[Saved entries]
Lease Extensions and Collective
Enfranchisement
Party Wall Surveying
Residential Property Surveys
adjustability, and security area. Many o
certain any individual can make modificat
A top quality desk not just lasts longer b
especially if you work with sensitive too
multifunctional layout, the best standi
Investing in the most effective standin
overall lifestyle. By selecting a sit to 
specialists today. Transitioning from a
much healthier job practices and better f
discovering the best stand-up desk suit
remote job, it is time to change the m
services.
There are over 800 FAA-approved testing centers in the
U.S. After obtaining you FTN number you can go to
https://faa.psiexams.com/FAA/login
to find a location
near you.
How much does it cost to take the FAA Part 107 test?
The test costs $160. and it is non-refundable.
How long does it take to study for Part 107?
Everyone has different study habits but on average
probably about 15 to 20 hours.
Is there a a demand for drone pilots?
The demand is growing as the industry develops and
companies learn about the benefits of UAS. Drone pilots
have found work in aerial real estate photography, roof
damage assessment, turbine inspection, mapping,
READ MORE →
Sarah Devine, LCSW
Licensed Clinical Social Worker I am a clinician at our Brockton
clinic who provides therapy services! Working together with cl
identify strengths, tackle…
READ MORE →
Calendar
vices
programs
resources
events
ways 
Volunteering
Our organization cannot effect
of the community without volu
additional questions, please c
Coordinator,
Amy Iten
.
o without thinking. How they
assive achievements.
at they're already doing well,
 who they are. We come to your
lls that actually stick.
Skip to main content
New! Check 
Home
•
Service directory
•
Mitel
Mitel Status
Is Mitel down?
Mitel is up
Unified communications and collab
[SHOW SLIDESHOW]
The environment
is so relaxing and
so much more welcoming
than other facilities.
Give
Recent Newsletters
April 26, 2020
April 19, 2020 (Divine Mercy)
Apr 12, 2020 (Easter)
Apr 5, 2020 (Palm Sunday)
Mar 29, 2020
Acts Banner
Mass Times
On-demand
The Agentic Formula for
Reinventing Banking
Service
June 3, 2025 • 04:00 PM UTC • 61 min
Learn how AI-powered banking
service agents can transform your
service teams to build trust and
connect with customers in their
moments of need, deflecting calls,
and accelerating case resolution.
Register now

**Task brief**
Reproduce the records word for word, starting at the very beginning and ending with the line that contains "Our organization cannot effect".

**Task result**
Lease Extensions and Collective
Enfranchisement
Party Wall Surveying
Residential Property Surveys
adjustability, and security area. Many o
certain any individual can make modificat
A top quality desk not just lasts longer b
especially if you work with sensitive too
multifunctional layout, the best standi
Investing in the most effective standin
overall lifestyle. By selecting a sit to 
specialists today. Transitioning from a
much healthier job practices and better f
discovering the best stand-up desk suit
remote job, it is time to change the m
services.
There are over 800 FAA-approved testing centers in the
U.S. After obtaining you FTN number you can go to
https://faa.psiexams.com/FAA/login
to find a location
near you.
How much does it cost to take the FAA Part 107 test?
The test costs $160. and it is non-refundable.
How long does it take to study for Part 107?
Everyone has different study habits but on average
probably about 15 to 20 hours.
Is there a a demand for drone pilots?
The demand is growing as the industry develops and
companies learn about the benefits of UAS. Drone pilots
have found work in aerial real estate photography, roof
damage assessment, turbine inspection, mapping,
READ MORE →
Sarah Devine, LCSW
Licensed Clinical Social Worker I am a clinician at our Brockton
clinic who provides therapy services! Working together with cl
identify strengths, tackle…
READ MORE →
Calendar
vices
programs
resources
events
ways 
Volunteering
Our organization cannot effect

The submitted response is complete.